Tilly gripped Ashes’ arm. The composed, untroubled expression she wore in the open air was not available to her here. This is the princess I know, Ashes thought. In the palace she had always gone her own way, confronted every challenge with her chin level—she had only one weakness, her fear of darkness. Even at court, her rooms were kept lit through the night. After their escape from the palace, on nights when candles were impossible, she had asked Ashes to stay beside her until she slept.

Climbing through the wet dark of the spire, Ashes found her mood improving considerably.

There were no traps, no demonic beasts—and if there had been mechanisms, the long immersion in seawater had dissolved them. The only obstacle was the stairs themselves; the climb was long enough that by the time the steps ended, half the group was breathing through their teeth. The sailors’ cheers when the staircase finally gave way to a landing were genuine.

The final door was metal rather than stone, its surface still bright enough to throw back the torchlight. Thunder placed both hands on it and pushed. The panels opened with a sound like something being torn from silence.

Ashes entered first, sword in hand. She swept the room, corner to corner, before allowing Tilly and the others through.

They hung torches along the walls and got their first clear look at the hall.

It was wide and nearly empty. Stone tables, stone stools, green with algae, seaweed draped across every surface. One glance reached every corner.

“This is the ruins?” She cleared moss from a stone table with her palm. “Besides the furniture, there is nothing.”

“I told Her Highness as much before we set out,” Thunder nodded. “The ruins have slept under the sea too long. Only stone keeps.”

“Where did you find the red stone?” Tilly’s voice was measured, but her eyes were already moving across the room. “You said they were scattered across the floor.”

“Right there on the ground, dozens of them. But by now every explorer who has come here has taken what there was to take.”

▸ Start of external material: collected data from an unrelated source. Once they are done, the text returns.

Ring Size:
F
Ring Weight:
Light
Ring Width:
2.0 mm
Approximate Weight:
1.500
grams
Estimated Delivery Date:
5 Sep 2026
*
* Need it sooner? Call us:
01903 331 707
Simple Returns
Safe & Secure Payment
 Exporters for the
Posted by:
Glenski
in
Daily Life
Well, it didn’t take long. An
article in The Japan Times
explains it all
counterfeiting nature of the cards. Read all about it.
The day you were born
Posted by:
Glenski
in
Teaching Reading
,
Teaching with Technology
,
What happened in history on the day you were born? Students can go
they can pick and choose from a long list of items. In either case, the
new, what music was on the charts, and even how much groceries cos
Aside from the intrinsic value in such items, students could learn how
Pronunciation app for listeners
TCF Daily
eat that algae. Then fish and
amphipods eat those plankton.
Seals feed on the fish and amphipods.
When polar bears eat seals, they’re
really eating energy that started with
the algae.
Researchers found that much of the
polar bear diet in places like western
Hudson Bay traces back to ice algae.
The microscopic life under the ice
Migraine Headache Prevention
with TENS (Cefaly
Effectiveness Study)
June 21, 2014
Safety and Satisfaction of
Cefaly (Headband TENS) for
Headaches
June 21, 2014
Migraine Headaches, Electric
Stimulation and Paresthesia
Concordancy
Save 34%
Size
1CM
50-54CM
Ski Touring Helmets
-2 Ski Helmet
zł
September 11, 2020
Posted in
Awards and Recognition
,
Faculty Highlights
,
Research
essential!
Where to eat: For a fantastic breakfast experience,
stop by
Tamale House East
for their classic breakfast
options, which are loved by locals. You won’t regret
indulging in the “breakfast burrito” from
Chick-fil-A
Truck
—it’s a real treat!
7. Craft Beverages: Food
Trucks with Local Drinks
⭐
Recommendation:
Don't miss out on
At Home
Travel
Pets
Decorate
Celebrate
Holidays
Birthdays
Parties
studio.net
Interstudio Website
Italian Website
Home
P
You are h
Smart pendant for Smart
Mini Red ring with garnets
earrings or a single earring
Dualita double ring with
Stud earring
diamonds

The floor was covered in slick seaweed—nothing else. Tilly was not deterred. She raised her torch and worked through every corner and shadow, especially the dark patches where she asked the sailors to bring additional light. Molly summoned her servant and spread it across the floor as a cushion for the exhausted climbers. Ashes stayed at Tilly’s shoulder, watching her feel along the walls.

“Hey—” Tilly stopped. “What is this?”

The stretch of wall at her hand was thick with algae—but something beneath it caught the torchlight in a way that stone didn’t.

Tilly tore the algae away.

A gem emerged, half-set into the wall: prism-shaped, nearly as thick as an arm, deep scarlet in color, mounted in a golden frame like a card locked into a slot. The gold was as clean as the day it was cast, untouched by seawater or time.

She tried to pull it free. It did not move.

“Let me try,” Ashes offered.

Tilly shook her head. She placed her hand flat against the prism’s face and closed her eyes.

Light burst from the crystal’s center—brilliant, instantaneous, then gone. Ashes almost dismissed it as a trick of the torchlight. But then a sound rose from behind the wall: a deep mechanical rumbling, as though something enormous and long-motionless had been asked to remember what it was made to do. The sound spread. It came from everywhere at once.

Then the wall lit.

Soft light appeared at the upper edge, spread to the ceiling, filled the hall. The sailors lurched to their feet and drew their weapons, looking in every direction for what they were supposed to fight. Molly enclosed them in her servant’s embrace.

No monster came.

When the sound settled, the hall was bright as afternoon.